**Exercise requirements:**
Please reproduce word for word the entries from the line with "After every picture, add" to the line with "0.007405, 0.667251, -0.695405]]", including both of those lines.

**Data for this task:**
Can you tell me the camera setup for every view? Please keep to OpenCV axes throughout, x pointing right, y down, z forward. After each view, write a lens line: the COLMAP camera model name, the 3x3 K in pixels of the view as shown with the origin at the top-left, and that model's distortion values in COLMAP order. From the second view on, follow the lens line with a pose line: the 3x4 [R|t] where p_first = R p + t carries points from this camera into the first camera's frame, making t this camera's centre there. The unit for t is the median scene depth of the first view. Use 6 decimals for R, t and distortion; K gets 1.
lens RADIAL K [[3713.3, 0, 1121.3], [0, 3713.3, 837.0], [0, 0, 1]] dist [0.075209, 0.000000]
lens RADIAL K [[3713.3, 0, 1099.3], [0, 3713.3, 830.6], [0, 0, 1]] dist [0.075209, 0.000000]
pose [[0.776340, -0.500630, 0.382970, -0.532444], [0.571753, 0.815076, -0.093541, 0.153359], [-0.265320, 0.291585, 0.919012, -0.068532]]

==

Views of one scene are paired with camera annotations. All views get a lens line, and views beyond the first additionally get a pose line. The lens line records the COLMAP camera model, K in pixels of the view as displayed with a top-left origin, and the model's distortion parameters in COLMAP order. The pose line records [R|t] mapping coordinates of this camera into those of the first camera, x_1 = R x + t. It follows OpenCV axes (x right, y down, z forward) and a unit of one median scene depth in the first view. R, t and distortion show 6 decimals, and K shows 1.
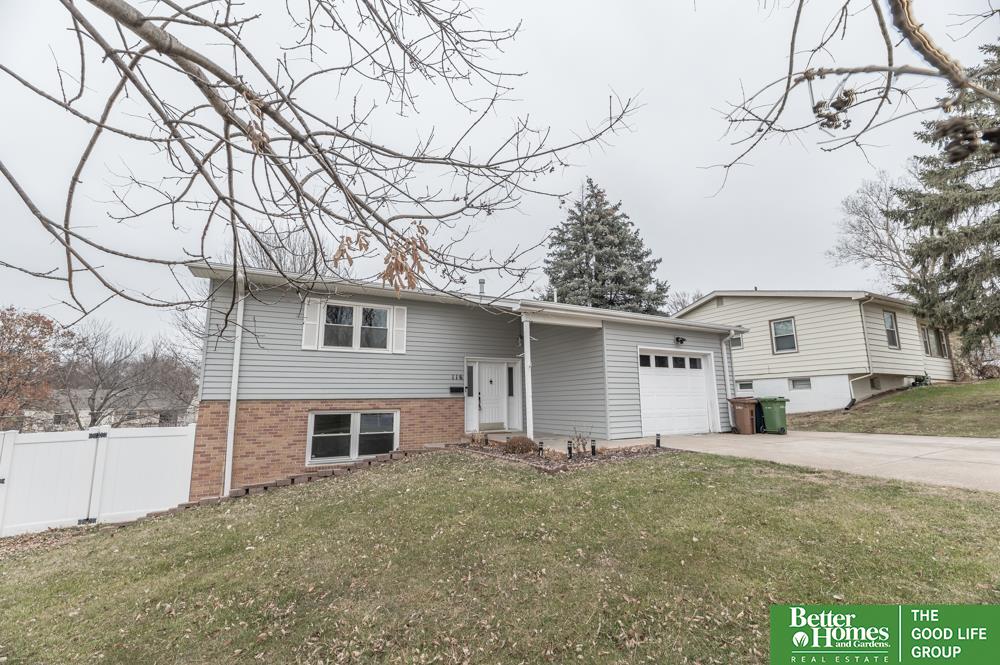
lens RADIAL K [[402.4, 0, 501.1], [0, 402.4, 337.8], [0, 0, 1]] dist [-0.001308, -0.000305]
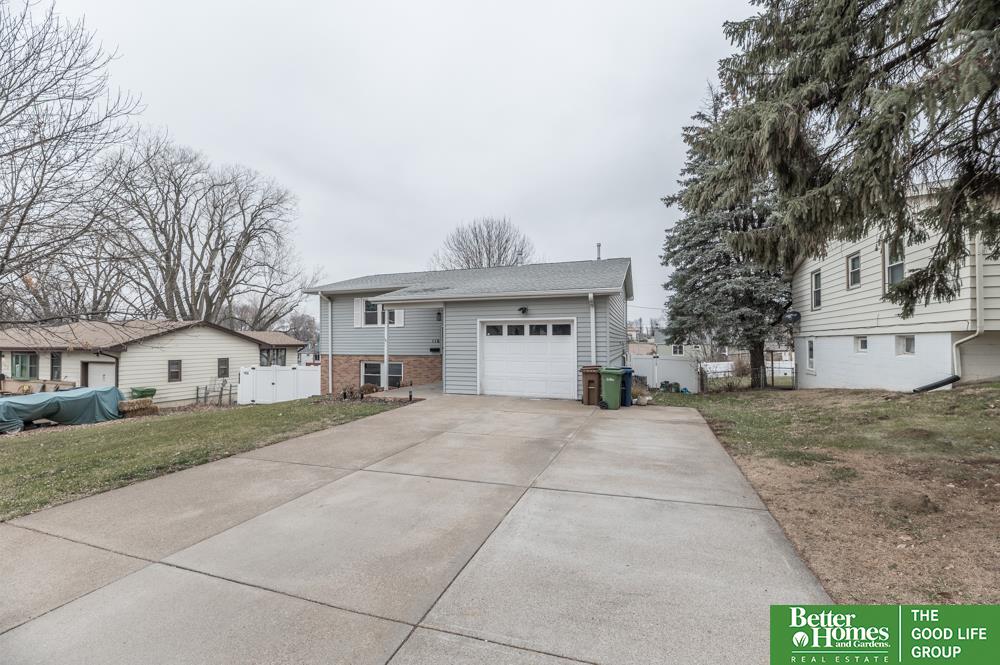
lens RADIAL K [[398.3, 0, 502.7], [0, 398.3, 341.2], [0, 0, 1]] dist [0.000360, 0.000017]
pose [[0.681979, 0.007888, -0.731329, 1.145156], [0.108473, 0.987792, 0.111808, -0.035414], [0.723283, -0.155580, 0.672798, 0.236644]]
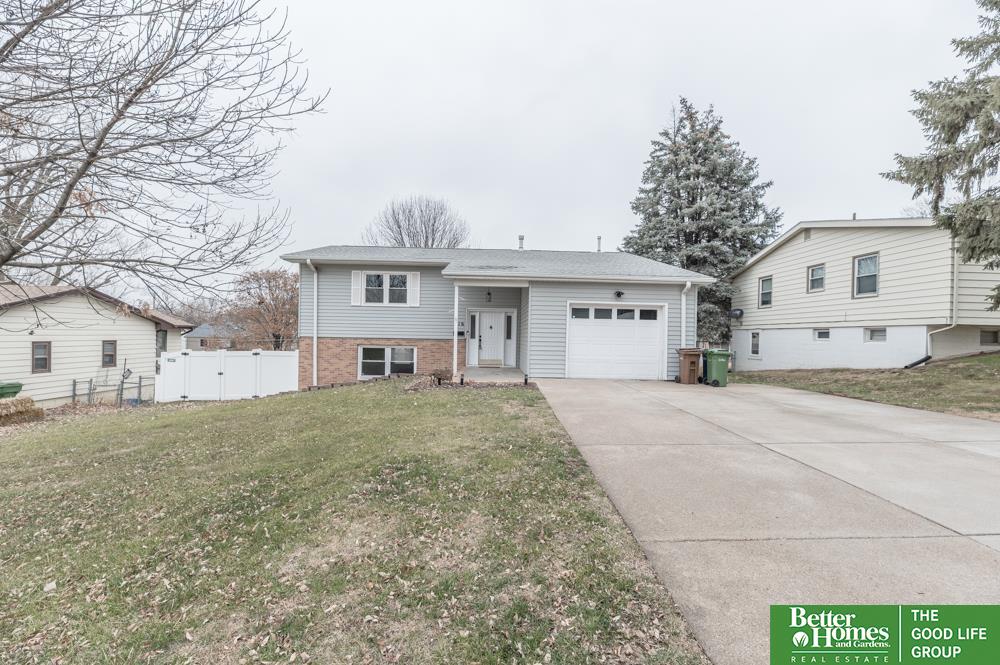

==

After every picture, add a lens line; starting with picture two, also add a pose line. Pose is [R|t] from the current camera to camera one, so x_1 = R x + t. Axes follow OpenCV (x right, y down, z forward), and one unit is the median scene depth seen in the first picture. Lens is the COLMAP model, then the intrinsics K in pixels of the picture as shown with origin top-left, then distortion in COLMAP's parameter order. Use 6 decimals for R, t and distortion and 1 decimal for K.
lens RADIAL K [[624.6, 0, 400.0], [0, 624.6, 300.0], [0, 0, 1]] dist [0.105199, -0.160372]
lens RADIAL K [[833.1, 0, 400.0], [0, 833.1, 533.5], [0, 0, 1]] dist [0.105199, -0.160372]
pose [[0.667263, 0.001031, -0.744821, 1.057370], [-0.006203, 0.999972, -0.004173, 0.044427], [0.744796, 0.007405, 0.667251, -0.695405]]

**Reply:**
After every picture, add a lens line; starting with picture two, also add a pose line. Pose is [R|t] from the current camera to camera one, so x_1 = R x + t. Axes follow OpenCV (x right, y down, z forward), and one unit is the median scene depth seen in the first picture. Lens is the COLMAP model, then the intrinsics K in pixels of the picture as shown with origin top-left, then distortion in COLMAP's parameter order. Use 6 decimals for R, t and distortion and 1 decimal for K.
lens RADIAL K [[624.6, 0, 400.0], [0, 624.6, 300.0], [0, 0, 1]] dist [0.105199, -0.160372]
lens RADIAL K [[833.1, 0, 400.0], [0, 833.1, 533.5], [0, 0, 1]] dist [0.105199, -0.160372]
pose [[0.667263, 0.001031, -0.744821, 1.057370], [-0.006203, 0.999972, -0.004173, 0.044427], [0.744796, 0.007405, 0.667251, -0.695405]]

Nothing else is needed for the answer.